(Stored data entries)
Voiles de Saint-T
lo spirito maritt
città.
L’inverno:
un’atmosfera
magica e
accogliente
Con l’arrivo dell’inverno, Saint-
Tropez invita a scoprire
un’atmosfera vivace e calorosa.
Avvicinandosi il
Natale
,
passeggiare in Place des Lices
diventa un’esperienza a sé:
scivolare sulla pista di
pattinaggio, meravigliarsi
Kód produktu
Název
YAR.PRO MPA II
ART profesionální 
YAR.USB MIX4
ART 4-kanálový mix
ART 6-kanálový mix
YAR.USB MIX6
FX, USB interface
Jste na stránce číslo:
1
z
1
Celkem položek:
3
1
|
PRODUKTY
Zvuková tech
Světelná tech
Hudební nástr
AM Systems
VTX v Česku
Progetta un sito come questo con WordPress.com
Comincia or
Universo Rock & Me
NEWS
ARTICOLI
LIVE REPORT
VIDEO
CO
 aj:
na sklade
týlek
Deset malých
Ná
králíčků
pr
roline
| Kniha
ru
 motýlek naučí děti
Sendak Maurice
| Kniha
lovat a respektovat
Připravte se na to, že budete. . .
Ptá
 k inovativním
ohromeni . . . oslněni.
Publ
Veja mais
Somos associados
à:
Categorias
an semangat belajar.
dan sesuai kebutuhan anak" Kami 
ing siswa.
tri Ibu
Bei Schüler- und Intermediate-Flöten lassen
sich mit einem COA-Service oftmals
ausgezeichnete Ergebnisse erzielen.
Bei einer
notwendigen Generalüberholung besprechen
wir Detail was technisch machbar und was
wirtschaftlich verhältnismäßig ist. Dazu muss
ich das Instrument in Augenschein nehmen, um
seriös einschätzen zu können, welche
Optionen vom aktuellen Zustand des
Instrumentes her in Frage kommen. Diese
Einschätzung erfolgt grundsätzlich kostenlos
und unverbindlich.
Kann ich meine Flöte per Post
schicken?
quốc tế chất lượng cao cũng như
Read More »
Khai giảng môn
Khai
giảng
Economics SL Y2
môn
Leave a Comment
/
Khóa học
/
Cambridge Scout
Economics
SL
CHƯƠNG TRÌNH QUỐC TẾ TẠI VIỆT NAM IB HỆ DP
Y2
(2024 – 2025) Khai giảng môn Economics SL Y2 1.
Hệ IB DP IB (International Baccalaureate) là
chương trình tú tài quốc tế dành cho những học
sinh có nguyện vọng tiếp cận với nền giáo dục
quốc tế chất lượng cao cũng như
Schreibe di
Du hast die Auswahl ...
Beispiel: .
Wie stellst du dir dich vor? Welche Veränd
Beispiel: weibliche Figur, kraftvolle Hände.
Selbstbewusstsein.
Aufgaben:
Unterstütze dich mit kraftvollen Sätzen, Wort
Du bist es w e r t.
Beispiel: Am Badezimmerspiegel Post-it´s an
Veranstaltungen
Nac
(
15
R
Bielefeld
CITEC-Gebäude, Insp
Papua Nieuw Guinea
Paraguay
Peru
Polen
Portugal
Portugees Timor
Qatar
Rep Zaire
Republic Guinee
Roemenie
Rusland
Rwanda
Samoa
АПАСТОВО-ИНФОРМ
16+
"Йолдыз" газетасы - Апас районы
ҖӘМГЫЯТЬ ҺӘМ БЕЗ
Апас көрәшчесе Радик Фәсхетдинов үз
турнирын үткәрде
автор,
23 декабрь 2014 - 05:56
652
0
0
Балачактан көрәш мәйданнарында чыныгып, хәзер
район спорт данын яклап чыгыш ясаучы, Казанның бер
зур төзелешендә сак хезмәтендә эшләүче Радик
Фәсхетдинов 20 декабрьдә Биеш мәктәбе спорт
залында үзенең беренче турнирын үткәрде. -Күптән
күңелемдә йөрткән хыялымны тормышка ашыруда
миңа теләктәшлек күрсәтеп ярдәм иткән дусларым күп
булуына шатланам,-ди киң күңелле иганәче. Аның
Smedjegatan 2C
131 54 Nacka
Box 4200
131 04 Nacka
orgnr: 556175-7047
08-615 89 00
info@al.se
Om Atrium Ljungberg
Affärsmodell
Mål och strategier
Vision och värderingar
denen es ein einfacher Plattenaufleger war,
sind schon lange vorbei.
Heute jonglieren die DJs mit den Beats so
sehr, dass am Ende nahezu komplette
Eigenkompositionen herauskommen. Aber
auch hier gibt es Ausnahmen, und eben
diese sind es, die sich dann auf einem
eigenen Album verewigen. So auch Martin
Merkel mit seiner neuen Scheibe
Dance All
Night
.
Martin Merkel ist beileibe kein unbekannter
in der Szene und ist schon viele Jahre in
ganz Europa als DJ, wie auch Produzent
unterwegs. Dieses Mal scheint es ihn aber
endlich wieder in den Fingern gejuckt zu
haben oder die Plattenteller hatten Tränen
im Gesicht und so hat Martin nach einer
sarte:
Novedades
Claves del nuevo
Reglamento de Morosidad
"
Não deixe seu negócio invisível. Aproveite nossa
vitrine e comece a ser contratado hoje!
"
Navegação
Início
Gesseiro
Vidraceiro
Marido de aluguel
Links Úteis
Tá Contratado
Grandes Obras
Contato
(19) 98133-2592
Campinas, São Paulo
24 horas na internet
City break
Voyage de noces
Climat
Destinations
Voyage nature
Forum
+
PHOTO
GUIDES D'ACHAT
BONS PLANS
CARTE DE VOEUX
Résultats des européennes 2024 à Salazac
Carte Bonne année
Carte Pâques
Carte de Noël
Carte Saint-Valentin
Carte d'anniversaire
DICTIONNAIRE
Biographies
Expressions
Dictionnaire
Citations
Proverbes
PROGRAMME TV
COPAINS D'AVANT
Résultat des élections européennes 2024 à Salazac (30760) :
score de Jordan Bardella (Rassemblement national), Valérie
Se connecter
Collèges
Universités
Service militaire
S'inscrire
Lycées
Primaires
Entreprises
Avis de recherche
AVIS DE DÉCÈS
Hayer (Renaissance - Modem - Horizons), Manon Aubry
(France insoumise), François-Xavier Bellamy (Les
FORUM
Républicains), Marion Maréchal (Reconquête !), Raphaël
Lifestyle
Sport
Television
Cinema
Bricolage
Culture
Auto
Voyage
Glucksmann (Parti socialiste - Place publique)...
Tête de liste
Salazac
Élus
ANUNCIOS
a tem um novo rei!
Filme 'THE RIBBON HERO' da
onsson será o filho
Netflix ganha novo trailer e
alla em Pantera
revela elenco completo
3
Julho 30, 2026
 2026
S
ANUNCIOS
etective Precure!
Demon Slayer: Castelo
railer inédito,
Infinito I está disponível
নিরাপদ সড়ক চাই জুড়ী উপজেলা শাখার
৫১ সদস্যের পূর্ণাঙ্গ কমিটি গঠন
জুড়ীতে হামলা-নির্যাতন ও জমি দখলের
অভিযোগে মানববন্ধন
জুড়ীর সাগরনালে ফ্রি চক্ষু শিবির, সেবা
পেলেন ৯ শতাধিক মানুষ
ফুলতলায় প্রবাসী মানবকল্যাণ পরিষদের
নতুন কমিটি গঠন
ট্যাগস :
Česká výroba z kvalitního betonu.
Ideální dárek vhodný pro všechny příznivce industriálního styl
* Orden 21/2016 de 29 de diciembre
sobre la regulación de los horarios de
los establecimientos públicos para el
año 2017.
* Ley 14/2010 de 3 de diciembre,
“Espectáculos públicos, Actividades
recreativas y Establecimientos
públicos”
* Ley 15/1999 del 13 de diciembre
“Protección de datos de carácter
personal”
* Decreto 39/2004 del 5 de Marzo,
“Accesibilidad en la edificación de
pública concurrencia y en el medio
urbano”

» Your instructions
Reproduce every line of the rows above verbatim, keeping each line's wording, spelling, punctuation and order unchanged.

» Response
Voiles de Saint-T
lo spirito maritt
città.
L’inverno:
un’atmosfera
magica e
accogliente
Con l’arrivo dell’inverno, Saint-
Tropez invita a scoprire
un’atmosfera vivace e calorosa.
Avvicinandosi il
Natale
,
passeggiare in Place des Lices
diventa un’esperienza a sé:
scivolare sulla pista di
pattinaggio, meravigliarsi
Kód produktu
Název
YAR.PRO MPA II
ART profesionální 
YAR.USB MIX4
ART 4-kanálový mix
ART 6-kanálový mix
YAR.USB MIX6
FX, USB interface
Jste na stránce číslo:
1
z
1
Celkem položek:
3
1
|
PRODUKTY
Zvuková tech
Světelná tech
Hudební nástr
AM Systems
VTX v Česku
Progetta un sito come questo con WordPress.com
Comincia or
Universo Rock & Me
NEWS
ARTICOLI
LIVE REPORT
VIDEO
CO
 aj:
na sklade
týlek
Deset malých
Ná
králíčků
pr
roline
| Kniha
ru
 motýlek naučí děti
Sendak Maurice
| Kniha
lovat a respektovat
Připravte se na to, že budete. . .
Ptá
 k inovativním
ohromeni . . . oslněni.
Publ
Veja mais
Somos associados
à:
Categorias
an semangat belajar.
dan sesuai kebutuhan anak" Kami 
ing siswa.
tri Ibu
Bei Schüler- und Intermediate-Flöten lassen
sich mit einem COA-Service oftmals
ausgezeichnete Ergebnisse erzielen.
Bei einer
notwendigen Generalüberholung besprechen
wir Detail was technisch machbar und was
wirtschaftlich verhältnismäßig ist. Dazu muss
ich das Instrument in Augenschein nehmen, um
seriös einschätzen zu können, welche
Optionen vom aktuellen Zustand des
Instrumentes her in Frage kommen. Diese
Einschätzung erfolgt grundsätzlich kostenlos
und unverbindlich.
Kann ich meine Flöte per Post
schicken?
quốc tế chất lượng cao cũng như
Read More »
Khai giảng môn
Khai
giảng
Economics SL Y2
môn
Leave a Comment
/
Khóa học
/
Cambridge Scout
Economics
SL
CHƯƠNG TRÌNH QUỐC TẾ TẠI VIỆT NAM IB HỆ DP
Y2
(2024 – 2025) Khai giảng môn Economics SL Y2 1.
Hệ IB DP IB (International Baccalaureate) là
chương trình tú tài quốc tế dành cho những học
sinh có nguyện vọng tiếp cận với nền giáo dục
quốc tế chất lượng cao cũng như
Schreibe di
Du hast die Auswahl ...
Beispiel: .
Wie stellst du dir dich vor? Welche Veränd
Beispiel: weibliche Figur, kraftvolle Hände.
Selbstbewusstsein.
Aufgaben:
Unterstütze dich mit kraftvollen Sätzen, Wort
Du bist es w e r t.
Beispiel: Am Badezimmerspiegel Post-it´s an
Veranstaltungen
Nac
(
15
R
Bielefeld
CITEC-Gebäude, Insp
Papua Nieuw Guinea
Paraguay
Peru
Polen
Portugal
Portugees Timor
Qatar
Rep Zaire
Republic Guinee
Roemenie
Rusland
Rwanda
Samoa
АПАСТОВО-ИНФОРМ
16+
"Йолдыз" газетасы - Апас районы
ҖӘМГЫЯТЬ ҺӘМ БЕЗ
Апас көрәшчесе Радик Фәсхетдинов үз
турнирын үткәрде
автор,
23 декабрь 2014 - 05:56
652
0
0
Балачактан көрәш мәйданнарында чыныгып, хәзер
район спорт данын яклап чыгыш ясаучы, Казанның бер
зур төзелешендә сак хезмәтендә эшләүче Радик
Фәсхетдинов 20 декабрьдә Биеш мәктәбе спорт
залында үзенең беренче турнирын үткәрде. -Күптән
күңелемдә йөрткән хыялымны тормышка ашыруда
миңа теләктәшлек күрсәтеп ярдәм иткән дусларым күп
булуына шатланам,-ди киң күңелле иганәче. Аның
Smedjegatan 2C
131 54 Nacka
Box 4200
131 04 Nacka
orgnr: 556175-7047
08-615 89 00
info@al.se
Om Atrium Ljungberg
Affärsmodell
Mål och strategier
Vision och värderingar
denen es ein einfacher Plattenaufleger war,
sind schon lange vorbei.
Heute jonglieren die DJs mit den Beats so
sehr, dass am Ende nahezu komplette
Eigenkompositionen herauskommen. Aber
auch hier gibt es Ausnahmen, und eben
diese sind es, die sich dann auf einem
eigenen Album verewigen. So auch Martin
Merkel mit seiner neuen Scheibe
Dance All
Night
.
Martin Merkel ist beileibe kein unbekannter
in der Szene und ist schon viele Jahre in
ganz Europa als DJ, wie auch Produzent
unterwegs. Dieses Mal scheint es ihn aber
endlich wieder in den Fingern gejuckt zu
haben oder die Plattenteller hatten Tränen
im Gesicht und so hat Martin nach einer
sarte:
Novedades
Claves del nuevo
Reglamento de Morosidad
"
Não deixe seu negócio invisível. Aproveite nossa
vitrine e comece a ser contratado hoje!
"
Navegação
Início
Gesseiro
Vidraceiro
Marido de aluguel
Links Úteis
Tá Contratado
Grandes Obras
Contato
(19) 98133-2592
Campinas, São Paulo
24 horas na internet
City break
Voyage de noces
Climat
Destinations
Voyage nature
Forum
+
PHOTO
GUIDES D'ACHAT
BONS PLANS
CARTE DE VOEUX
Résultats des européennes 2024 à Salazac
Carte Bonne année
Carte Pâques
Carte de Noël
Carte Saint-Valentin
Carte d'anniversaire
DICTIONNAIRE
Biographies
Expressions
Dictionnaire
Citations
Proverbes
PROGRAMME TV
COPAINS D'AVANT
Résultat des élections européennes 2024 à Salazac (30760) :
score de Jordan Bardella (Rassemblement national), Valérie
Se connecter
Collèges
Universités
Service militaire
S'inscrire
Lycées
Primaires
Entreprises
Avis de recherche
AVIS DE DÉCÈS
Hayer (Renaissance - Modem - Horizons), Manon Aubry
(France insoumise), François-Xavier Bellamy (Les
FORUM
Républicains), Marion Maréchal (Reconquête !), Raphaël
Lifestyle
Sport
Television
Cinema
Bricolage
Culture
Auto
Voyage
Glucksmann (Parti socialiste - Place publique)...
Tête de liste
Salazac
Élus
ANUNCIOS
a tem um novo rei!
Filme 'THE RIBBON HERO' da
onsson será o filho
Netflix ganha novo trailer e
alla em Pantera
revela elenco completo
3
Julho 30, 2026
 2026
S
ANUNCIOS
etective Precure!
Demon Slayer: Castelo
railer inédito,
Infinito I está disponível
নিরাপদ সড়ক চাই জুড়ী উপজেলা শাখার
৫১ সদস্যের পূর্ণাঙ্গ কমিটি গঠন
জুড়ীতে হামলা-নির্যাতন ও জমি দখলের
অভিযোগে মানববন্ধন
জুড়ীর সাগরনালে ফ্রি চক্ষু শিবির, সেবা
পেলেন ৯ শতাধিক মানুষ
ফুলতলায় প্রবাসী মানবকল্যাণ পরিষদের
নতুন কমিটি গঠন
ট্যাগস :
Česká výroba z kvalitního betonu.
Ideální dárek vhodný pro všechny příznivce industriálního styl
* Orden 21/2016 de 29 de diciembre
sobre la regulación de los horarios de
los establecimientos públicos para el
año 2017.
* Ley 14/2010 de 3 de diciembre,
“Espectáculos públicos, Actividades
recreativas y Establecimientos
públicos”
* Ley 15/1999 del 13 de diciembre
“Protección de datos de carácter
personal”
* Decreto 39/2004 del 5 de Marzo,
“Accesibilidad en la edificación de
pública concurrencia y en el medio
urbano”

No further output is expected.